TEXT PROVIDED:
BEGIN
I've only ever had it implemented
it once for an application
because several times a year, we
were restoring data that had
been deleted accidentally or prematurely.
So it was a,
Nikolay: and you didn't have that
by slab to, to, to go back
in time.
Easily.
Michael: We could risk the solution.
We, we, this is actually on the
Microsoft SQL Server database
at the time.
And we would actually restore from
a backup.
That's what we'd end up doing.
Nikolay: It takes many hours.
Michael: The larger the database,
the longer it takes.
And it's painful and manual.
And we were doing this often enough
that we decided to implement
soft deletes.
But with a slight difference.
I think sometimes people describe
soft deletes as if it's like
permanently gonna be in that soft
deletion state we would do
it and then have a like a Cron
job that anything older than so
people would delete something by
mistake and very quickly email
support and say, I deleted the
wrong project in this case.
Nikolay: We need to restore.
Yeah.
END
COLLECTED DATA:
BEGIN
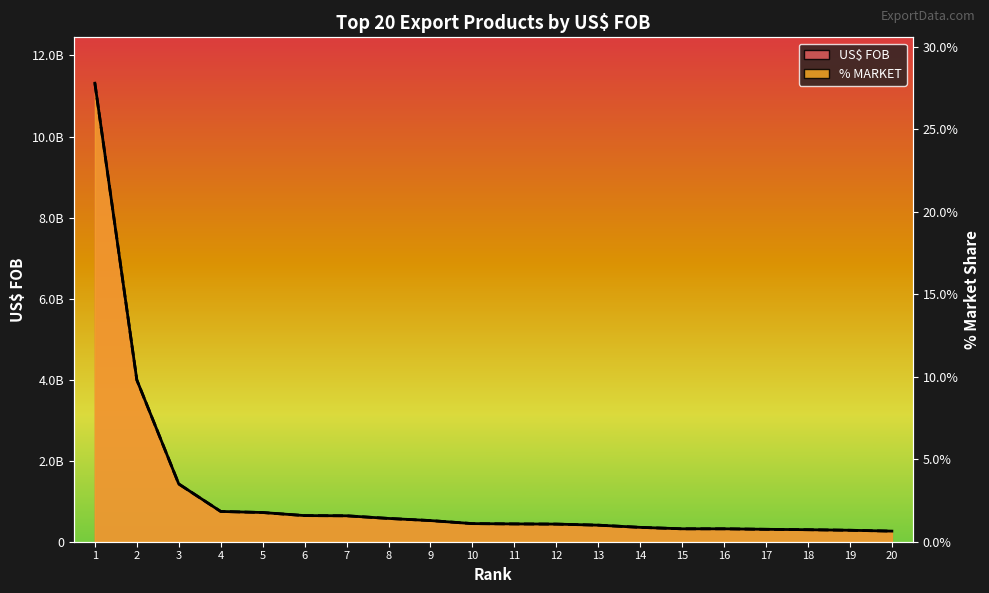

Which series has the largest range (max minus min)?

US$ FOB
END
ABOUT THIS TASK: Translate this sentence from the transcript on soft deletes into Spanish: "And we were doing this often enough that we decided to implement soft deletes." The listing is separate material, unrelated to the transcript.

ANSWER BELOW: Y lo hacíamos con tanta frecuencia que decidimos implementar el borrado lógico.